Ma Mediaset, dimentica ancora una volta la Nieri, si è accaparrata, grazie alle leggi del governo Berlusconi, più frequenze rispetto alle tre corrispettive del dividendo analogico del passato (saranno 5 con il nuovo mux), occupando l’etere non solo con le tv commerciali, ma anche e soprattutto con il nuovo asset della televisione a pagamento di Premium. L’Europa poi ha deciso di ripartire una parte delle frequenze tv per l’uso della banda larga mobile. Le aste LTE si stanno svolgendo in tutti i paesi, ma il governo italiano per non danneggiare le tv nazionali ha deciso di sottrarre forzatamente i canali alle sole emittenti locali. L’unico esproprio in atto quindi è quello a danno delle tv locali, mentre l’azienda di Cologno (come Telecom Italia Media) è stata privata di una frequenza non sua (58 UHF) concessa dal Ministero per qualche mese per sperimentare nuove tecnologie, come l’HD e il 3D, che sarà inoltre riassegnata al Biscione al termine della gara non competitiva.

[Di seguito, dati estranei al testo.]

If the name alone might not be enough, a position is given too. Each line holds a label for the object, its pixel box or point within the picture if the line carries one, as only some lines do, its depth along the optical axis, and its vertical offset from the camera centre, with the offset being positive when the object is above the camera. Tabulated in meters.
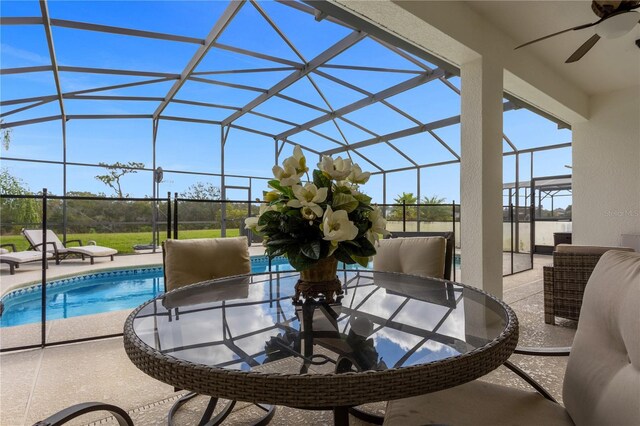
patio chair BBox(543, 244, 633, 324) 2.81 -0.58
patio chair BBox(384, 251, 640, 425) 0.81 -0.46
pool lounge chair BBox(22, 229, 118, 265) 6.56 -0.73
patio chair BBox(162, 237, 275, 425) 2.03 -0.30
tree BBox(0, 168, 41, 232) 6.67 +0.17
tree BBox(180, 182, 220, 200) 9.45 +0.74
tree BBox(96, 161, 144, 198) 8.55 +1.18
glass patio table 0.70 -0.38
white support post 2.86 +0.35
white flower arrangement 1.21 +0.00
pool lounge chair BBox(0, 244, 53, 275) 5.90 -0.77
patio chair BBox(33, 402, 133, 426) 0.73 -0.48
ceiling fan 2.26 +1.43
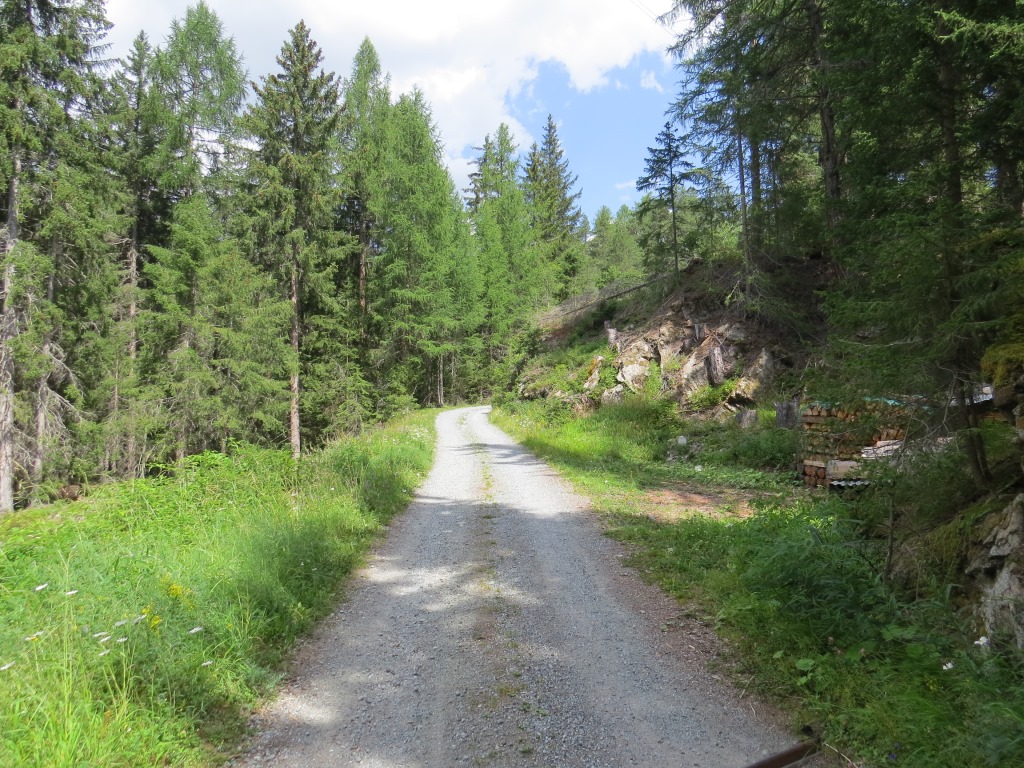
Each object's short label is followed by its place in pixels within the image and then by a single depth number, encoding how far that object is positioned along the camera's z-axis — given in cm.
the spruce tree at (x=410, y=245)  2655
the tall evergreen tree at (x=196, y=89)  2047
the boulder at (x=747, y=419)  1215
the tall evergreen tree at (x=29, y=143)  1217
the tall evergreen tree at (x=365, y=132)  2594
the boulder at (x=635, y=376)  1711
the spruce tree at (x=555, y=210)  4050
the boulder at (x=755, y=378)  1395
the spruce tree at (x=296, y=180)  2006
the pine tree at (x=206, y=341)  1728
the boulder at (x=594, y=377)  1869
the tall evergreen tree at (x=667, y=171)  1925
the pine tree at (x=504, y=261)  3544
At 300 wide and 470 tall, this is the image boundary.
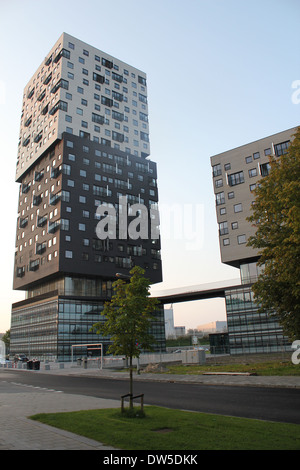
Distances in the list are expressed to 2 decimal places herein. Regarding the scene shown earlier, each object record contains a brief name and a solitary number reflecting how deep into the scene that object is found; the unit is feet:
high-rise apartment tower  246.06
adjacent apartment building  195.31
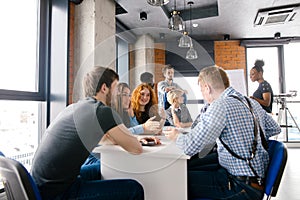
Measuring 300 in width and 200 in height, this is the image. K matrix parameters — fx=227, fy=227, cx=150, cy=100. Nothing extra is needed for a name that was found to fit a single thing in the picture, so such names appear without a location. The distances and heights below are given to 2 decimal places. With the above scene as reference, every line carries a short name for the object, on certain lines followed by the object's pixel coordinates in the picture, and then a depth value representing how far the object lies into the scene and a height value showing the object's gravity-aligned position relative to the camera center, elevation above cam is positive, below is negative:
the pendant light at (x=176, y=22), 2.41 +0.92
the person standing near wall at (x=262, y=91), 3.17 +0.25
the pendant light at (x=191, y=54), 3.66 +0.90
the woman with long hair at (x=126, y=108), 1.83 +0.01
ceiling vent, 3.41 +1.48
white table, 1.17 -0.33
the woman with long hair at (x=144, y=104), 2.27 +0.05
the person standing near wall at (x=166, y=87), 2.54 +0.28
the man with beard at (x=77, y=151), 1.09 -0.21
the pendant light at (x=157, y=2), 1.92 +0.91
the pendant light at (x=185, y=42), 2.98 +0.89
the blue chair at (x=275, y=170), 1.11 -0.30
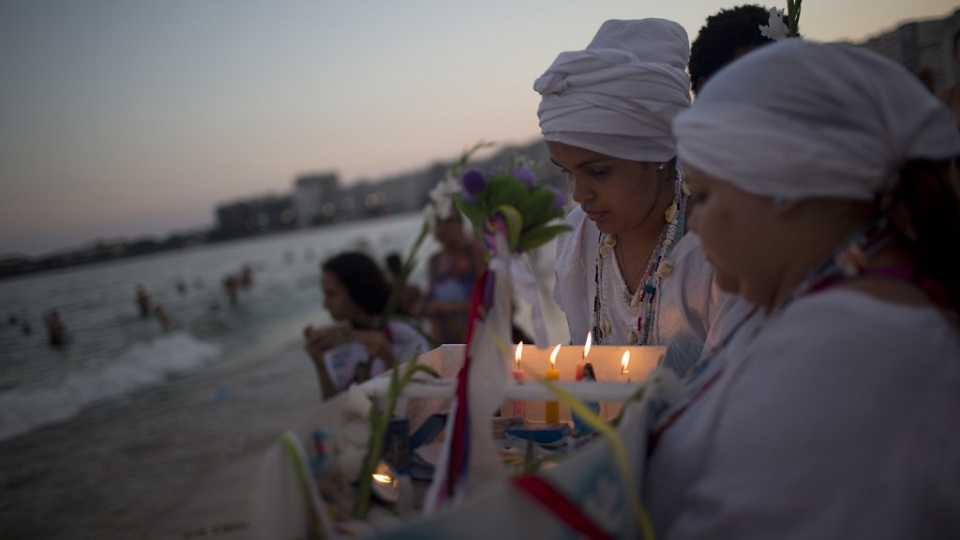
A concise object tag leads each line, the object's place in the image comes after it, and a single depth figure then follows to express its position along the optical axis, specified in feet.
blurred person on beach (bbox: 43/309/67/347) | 68.85
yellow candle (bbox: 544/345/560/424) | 6.67
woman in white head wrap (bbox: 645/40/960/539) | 4.18
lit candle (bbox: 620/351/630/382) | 6.72
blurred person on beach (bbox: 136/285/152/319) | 89.40
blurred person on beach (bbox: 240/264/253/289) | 110.94
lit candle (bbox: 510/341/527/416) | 6.96
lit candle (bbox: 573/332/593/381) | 6.75
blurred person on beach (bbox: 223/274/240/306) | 97.25
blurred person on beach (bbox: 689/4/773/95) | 10.68
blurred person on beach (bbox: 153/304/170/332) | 79.46
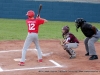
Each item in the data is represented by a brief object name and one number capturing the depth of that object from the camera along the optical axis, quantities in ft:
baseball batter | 56.18
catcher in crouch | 63.02
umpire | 61.36
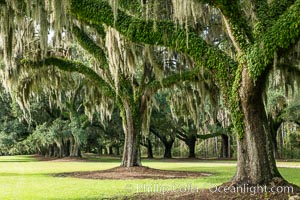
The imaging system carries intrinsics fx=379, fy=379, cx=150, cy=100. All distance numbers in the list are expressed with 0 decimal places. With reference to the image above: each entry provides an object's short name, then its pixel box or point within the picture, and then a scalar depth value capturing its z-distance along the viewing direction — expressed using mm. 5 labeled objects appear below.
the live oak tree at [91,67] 8211
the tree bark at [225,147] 37538
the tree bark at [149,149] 40047
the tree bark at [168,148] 39031
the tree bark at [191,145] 38156
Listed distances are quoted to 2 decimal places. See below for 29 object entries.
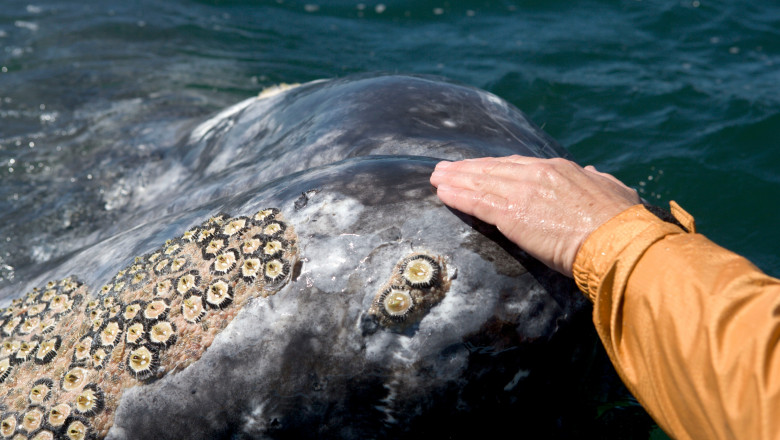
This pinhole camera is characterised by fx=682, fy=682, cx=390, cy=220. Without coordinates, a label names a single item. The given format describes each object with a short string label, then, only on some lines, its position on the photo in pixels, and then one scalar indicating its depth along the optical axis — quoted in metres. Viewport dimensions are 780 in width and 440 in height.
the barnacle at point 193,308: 3.15
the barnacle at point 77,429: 3.14
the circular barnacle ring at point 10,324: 3.82
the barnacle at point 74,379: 3.21
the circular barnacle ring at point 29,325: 3.71
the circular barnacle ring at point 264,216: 3.36
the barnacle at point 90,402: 3.15
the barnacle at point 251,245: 3.23
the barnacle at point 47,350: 3.42
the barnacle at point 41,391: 3.26
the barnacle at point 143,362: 3.13
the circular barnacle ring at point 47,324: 3.61
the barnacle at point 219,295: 3.14
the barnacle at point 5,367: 3.51
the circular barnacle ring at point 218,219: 3.51
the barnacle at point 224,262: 3.22
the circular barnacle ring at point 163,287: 3.29
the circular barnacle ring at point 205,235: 3.41
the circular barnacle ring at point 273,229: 3.27
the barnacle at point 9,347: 3.60
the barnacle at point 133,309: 3.26
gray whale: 2.99
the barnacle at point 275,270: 3.13
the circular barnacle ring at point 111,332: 3.24
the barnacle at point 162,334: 3.14
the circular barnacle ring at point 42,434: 3.16
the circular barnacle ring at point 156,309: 3.21
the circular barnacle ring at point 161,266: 3.41
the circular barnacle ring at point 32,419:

Insomma, il confronto di Gina Nieri non regge, perchè se da una parte le compagnie telefoniche sborseranno miliardi di euro nella gara a rilanci per l’acquisto delle frequenze per il 4G, per poi fare il proprio business di servizi che ha comunque un costo e vendere i propri prodotti, Mediaset potrà tranquillamente continuare a vendere la propria offerta pay e a raccogliere pubblicità per miliardi di euro all’anno sui canali mai pagati ottenuti dalle leggi dei governi compiacenti e dalla gara pubblica (pensata dalla Commissione europea per i nuovi entrati, ma che assegnerà comunque due canali a Rai e Mediaset) senza spendere un euro.